Here are the points he mentioned that directly apply to me:
Hey TAGfish,
You group together starting hands that look somewhat similarly and analyze them as if they were identical when they are somewhat different. You believe J9s is identical to J8s. You believe 98s is identical to 76s.
Hey TAGfish,
You don't bet with the 40% of your hand range that has the most equity in a situation where you bet 40% of the time. You probably attempt to "balance your range" in spots that SHOULD NOT BE BALANCED.
Hey TAGfish,
You assume that every other player is controlled by their inner TAGfish too.
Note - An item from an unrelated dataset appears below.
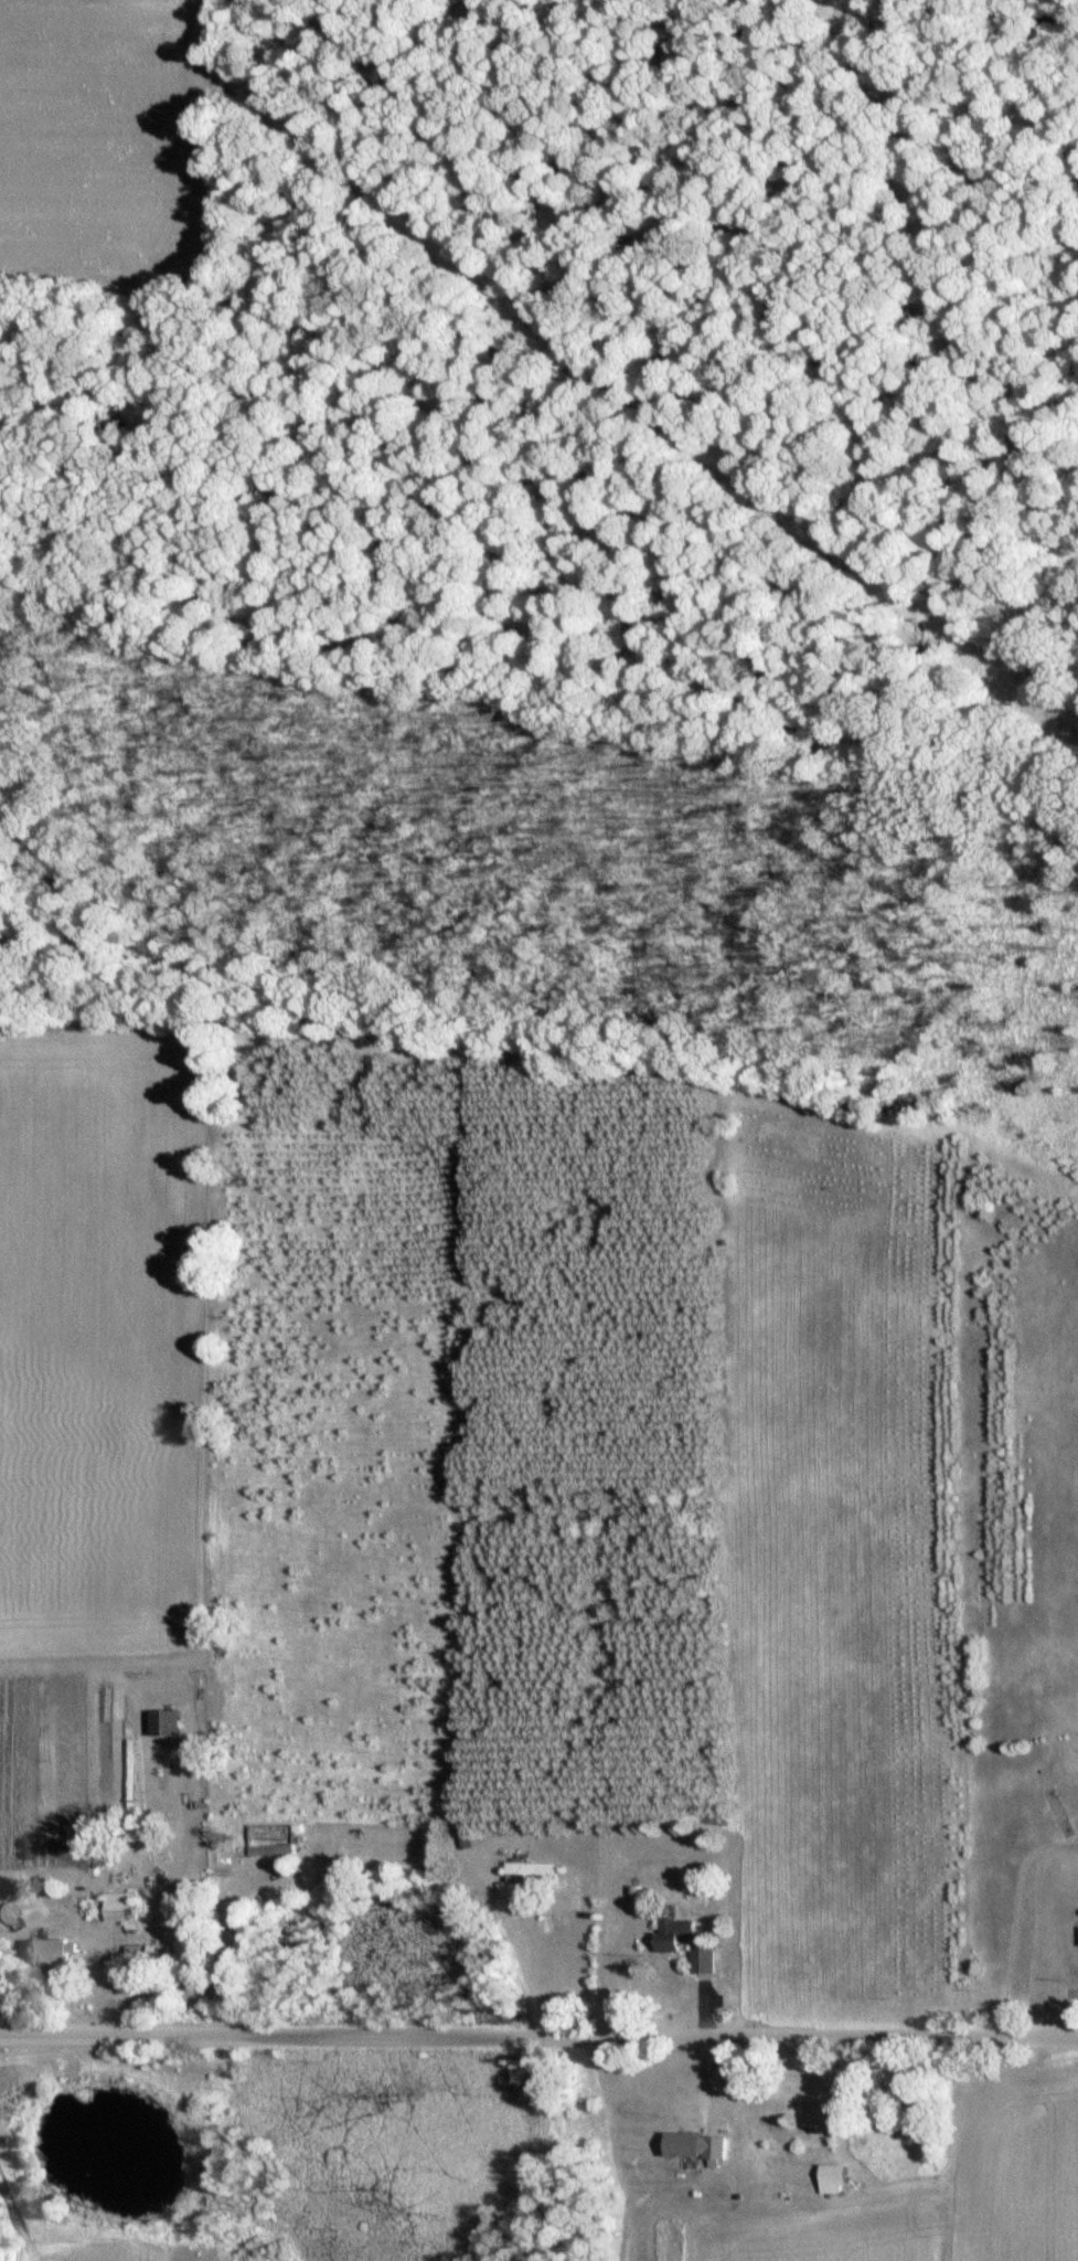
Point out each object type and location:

And especially these three:
Hey TAGfish,
You don't understand what a hand range is. You pretend you do, but you don't. If you actually understand what a hand range is, you have no idea how to determine another player's hand range in any given situation. If you understand how to determine their range, you don't know what to do with it, and only know how to exploit the MOST skewed ranges
Hey TAGfish,
You are very good at playing the top and bottom of your hand range, but very bad at playing the middle.
Hey TAGfish,
You make progressively more mistakes the deeper you get into a hand. Your preflop play is generally not mistake ridden. You might not do anything that is extremely exploitable, and you might play tight or loose. Your flop play is marginally worse but still reasonably competent. As you get to the turn and river and the decisions become more difficult and involve more money, you make more costly mistakes.
And later in one of his comments:
The stage 2 TAGfish understands that sometimes people have good hands and sometimes have bad hands when they take the same action. They will then take it to the next step often and realize that people who are active are bluffing a lot, and they'll start trying to make some random moves to try to exploit this.
I happen to think that players that are beyond these stages (partly) recognize these things.
I hope you guys have some tips for me, or players at the same stage, on how to develop further.
I have tons of excel sheets with like complete formula’s for break even points of 4betting/shoveing against certain 3bet ranges, analyses of how certain raising or calling ranges hit all kinds of flops, several 3bet scenario analyses, probability analyses, etc.
But tbh, I think those are pretty far from what really matters in becoming a fundamentally better player, that understands why he’s playing the game the way he’s playing. They usually are just details for particular situations, that really don’t come up very often in SSNL.
The op of the 2+2 thread I referred to also had the following comment in it (inclusing my reply):
Hey TAGfish,
You think the double barrel is like radiation or something, only used very sparingly. Think about how easy you are to play against when you fire with 100% of your range on every flop, then fire with the top 10% of your range on the turn, and randomly bluff with 1% of your range.
(Explanation) Double barrel more and you will get more value on your better hands, and win more with your weaker hands.
A lot of you probably check back middle pair frequently in position but you probably don't really know why. Basically the way to be perfectly balanced is to bet with the top X% of your range and the bottom X% of your range where X is the same. If you decide that cbetting 60% of the time on a flop is the most profitable against an opponent, bet with the top 30% and bottom 30% of your range and check the middle 40%. Follow the same process on the turn, and you will become much much better. Then at some point once your opponents are actually competent and understanding what you're doing, you can start MERRRRRRGING!!!
Instaedit: obviously when I talk about top and bottom 30% I mean put every hand in your range into pokerstove against his range and rank them by equity. Take the 30% that have the most equity and the 30% that have the least and there is your balanced betting range if you want to bet 60%.
Please explain this, because it's VERY interesting....and I'm your school example for Tagfish.
- Why do you break it into a 50/50?
- Why do you think 50/50 is good at lower stakes games?
Because to me it seems like this also implies that i.e. against loose passive players, you're bluffing as often as you're valuebetting. At least at first this doesn't seem the way you wanna go.
But as mentioned, I'm one of your best examples of Tagfish, so I might be missing tons of points and concepts. Please elaborate some if you want.
The fact that a few days back I did’nt know whether to raise, fold or call AJo in the blinds versus an unknown CO or BTN raiser, because I just didn’t which option was better for what reason and ended up folding because of it, said enough to me.
It’s the same thing that I don’t have enough understanding of certain fundamental parts of NLH that I can’t say for sure if the suggestion in the above quote is spot on or not. I don't have enough knowledge the be able to be sure, or I don't know how to use the knowledge to be able to be sure.